* _TEXTO DO DOCUMENTO_:
——————

Ainda é cedo para se saber, com absoluta certeza, as causas do acidente aéreo que vitimou uma centena e meia de pessoas, mas já é possível afirmar que este desastre da aviação comercial se ficou a dever a uma falha humana. De momento, tudo leva a crer que o co-piloto, Andreas Lubitz, de 28 anos, accionou o mecanismo que precipitou o avião da Germanwings no solo, causando a morte imediata de todos os seus ocupantes.
Ante estes factos, ainda sujeitos a confirmação, a pergunta surge espontânea: porquê? Que razão pode ter um acto de que resultaram tantas mortes inocentes? Como explicar esta tremenda catástrofe? A recusa em aceitar o que parece ser por demais monstruoso e irracional, leva à procura de causas que permitam entender o estranho comportamento do co-piloto. A aparente normalidade de Lubitz não logra explicar o que é inexplicável e, por isso, é provável que a investigação não cesse enquanto não identificar uma razão, um motivo ou, pelo menos, um pretexto que seja minimamente plausível. Mas, tem de haver algum?!

——————

* _LISTAGEM EXTRAÍDA_:
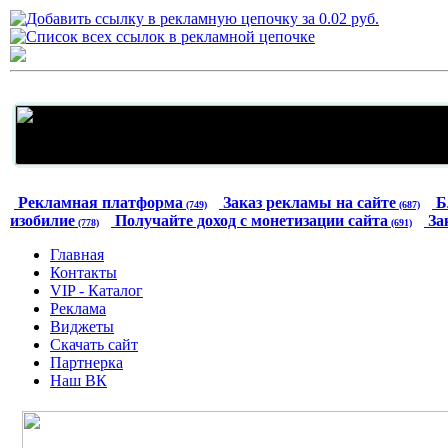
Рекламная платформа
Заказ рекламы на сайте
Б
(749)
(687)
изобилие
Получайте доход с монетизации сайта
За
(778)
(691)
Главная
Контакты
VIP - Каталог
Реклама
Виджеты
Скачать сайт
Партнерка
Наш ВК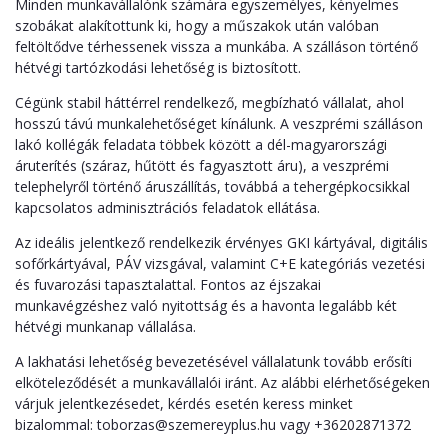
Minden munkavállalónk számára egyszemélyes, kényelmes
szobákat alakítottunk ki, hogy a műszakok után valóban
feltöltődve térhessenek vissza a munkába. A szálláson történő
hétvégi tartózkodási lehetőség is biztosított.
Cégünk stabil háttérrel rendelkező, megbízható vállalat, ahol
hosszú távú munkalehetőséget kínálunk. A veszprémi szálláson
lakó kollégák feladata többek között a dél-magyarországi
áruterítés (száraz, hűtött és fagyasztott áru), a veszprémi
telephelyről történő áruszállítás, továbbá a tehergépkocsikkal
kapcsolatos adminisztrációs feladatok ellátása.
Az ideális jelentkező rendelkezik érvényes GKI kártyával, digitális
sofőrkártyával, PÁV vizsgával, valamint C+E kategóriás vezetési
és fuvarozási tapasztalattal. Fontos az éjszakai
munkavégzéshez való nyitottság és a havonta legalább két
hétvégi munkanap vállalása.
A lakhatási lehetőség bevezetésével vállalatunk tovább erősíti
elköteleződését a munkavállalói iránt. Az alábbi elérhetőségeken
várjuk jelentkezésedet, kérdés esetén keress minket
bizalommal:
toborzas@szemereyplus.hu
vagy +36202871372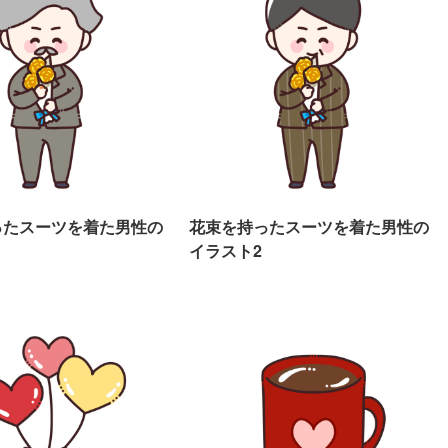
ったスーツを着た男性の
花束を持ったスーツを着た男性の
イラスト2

——————

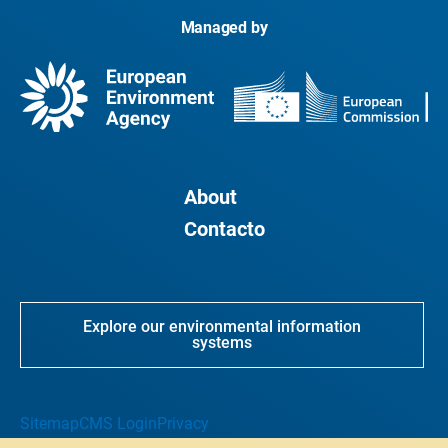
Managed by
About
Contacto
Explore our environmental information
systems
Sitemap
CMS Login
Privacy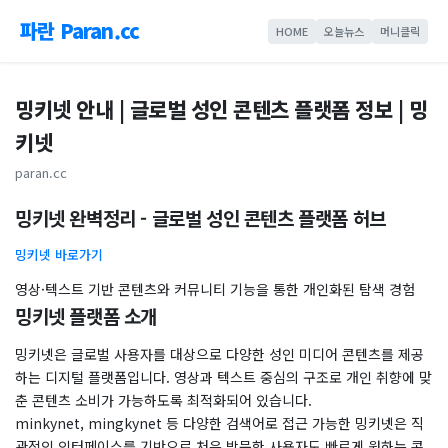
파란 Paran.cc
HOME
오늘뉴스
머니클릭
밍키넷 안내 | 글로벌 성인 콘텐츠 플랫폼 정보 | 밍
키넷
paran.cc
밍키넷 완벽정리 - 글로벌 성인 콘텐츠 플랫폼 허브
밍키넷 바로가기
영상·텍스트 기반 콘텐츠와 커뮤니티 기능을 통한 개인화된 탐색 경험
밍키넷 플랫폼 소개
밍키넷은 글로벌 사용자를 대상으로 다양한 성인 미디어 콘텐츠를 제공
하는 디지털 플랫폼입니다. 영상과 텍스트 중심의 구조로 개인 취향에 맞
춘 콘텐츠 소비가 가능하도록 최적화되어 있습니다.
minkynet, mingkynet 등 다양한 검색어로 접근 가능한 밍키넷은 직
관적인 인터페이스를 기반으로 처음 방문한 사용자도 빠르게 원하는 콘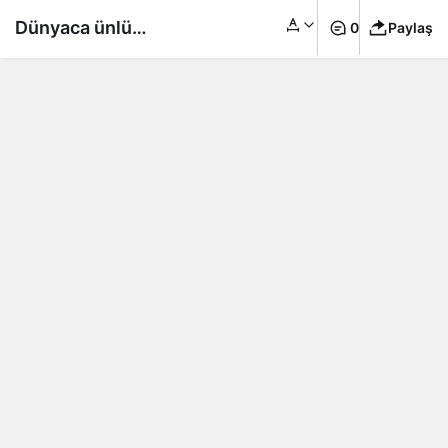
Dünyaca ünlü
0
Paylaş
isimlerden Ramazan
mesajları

——————

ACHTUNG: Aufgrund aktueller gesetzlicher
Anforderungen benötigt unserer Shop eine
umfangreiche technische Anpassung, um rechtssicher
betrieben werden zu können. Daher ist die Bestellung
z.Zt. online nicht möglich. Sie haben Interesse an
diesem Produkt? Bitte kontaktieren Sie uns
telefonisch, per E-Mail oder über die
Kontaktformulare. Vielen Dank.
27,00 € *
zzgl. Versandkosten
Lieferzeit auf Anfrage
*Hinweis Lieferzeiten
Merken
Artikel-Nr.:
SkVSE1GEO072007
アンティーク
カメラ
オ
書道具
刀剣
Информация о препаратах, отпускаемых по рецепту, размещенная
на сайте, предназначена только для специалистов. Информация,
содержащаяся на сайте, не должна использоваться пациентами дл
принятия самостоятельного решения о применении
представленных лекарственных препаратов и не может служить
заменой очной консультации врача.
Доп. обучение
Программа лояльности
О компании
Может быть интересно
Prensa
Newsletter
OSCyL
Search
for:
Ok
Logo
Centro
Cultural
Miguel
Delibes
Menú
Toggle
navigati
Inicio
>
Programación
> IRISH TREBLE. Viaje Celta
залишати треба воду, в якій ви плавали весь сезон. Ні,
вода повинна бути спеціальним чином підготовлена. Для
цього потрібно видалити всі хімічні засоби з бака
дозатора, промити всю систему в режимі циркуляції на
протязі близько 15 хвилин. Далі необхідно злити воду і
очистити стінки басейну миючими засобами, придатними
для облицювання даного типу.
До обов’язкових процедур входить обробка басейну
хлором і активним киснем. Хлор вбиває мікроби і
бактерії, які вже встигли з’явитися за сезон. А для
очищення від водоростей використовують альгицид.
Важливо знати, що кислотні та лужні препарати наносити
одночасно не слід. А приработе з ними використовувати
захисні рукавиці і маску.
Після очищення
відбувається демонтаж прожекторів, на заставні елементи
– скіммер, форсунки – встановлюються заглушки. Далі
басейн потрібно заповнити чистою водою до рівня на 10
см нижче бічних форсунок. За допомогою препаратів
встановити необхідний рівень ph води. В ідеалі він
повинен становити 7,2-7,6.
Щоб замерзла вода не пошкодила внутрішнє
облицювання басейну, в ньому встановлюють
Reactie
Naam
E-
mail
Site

——————

* _ENUNCIADO DA ATIVIDADE_:
1/ Transcreva o trecho do texto sobre o acidente da Germanwings compreendido entre "Ainda é cedo" e "os seus ocupantes.", inclusive.
2/ Responda, com base no texto sobre o acidente da Germanwings:
(a) Que idade tinha o co-piloto Andreas Lubitz?
(b) Quantas pessoas vitimou o acidente, segundo o texto?
(c) Segundo o texto, a investigação provavelmente não cessará enquanto não identificar o quê?
A listagem não é necessária para resolver esta atividade.

* _SOLUÇÕES_:
1/
Ainda é cedo para se saber, com absoluta certeza, as causas do acidente aéreo que vitimou uma centena e meia de pessoas, mas já é possível afirmar que este desastre da aviação comercial se ficou a dever a uma falha humana. De momento, tudo leva a crer que o co-piloto, Andreas Lubitz, de 28 anos, accionou o mecanismo que precipitou o avião da Germanwings no solo, causando a morte imediata de todos os seus ocupantes.

2/
(a) 28 anos.
(b) Uma centena e meia de pessoas.
(c) Uma razão, um motivo ou, pelo menos, um pretexto que seja minimamente plausível.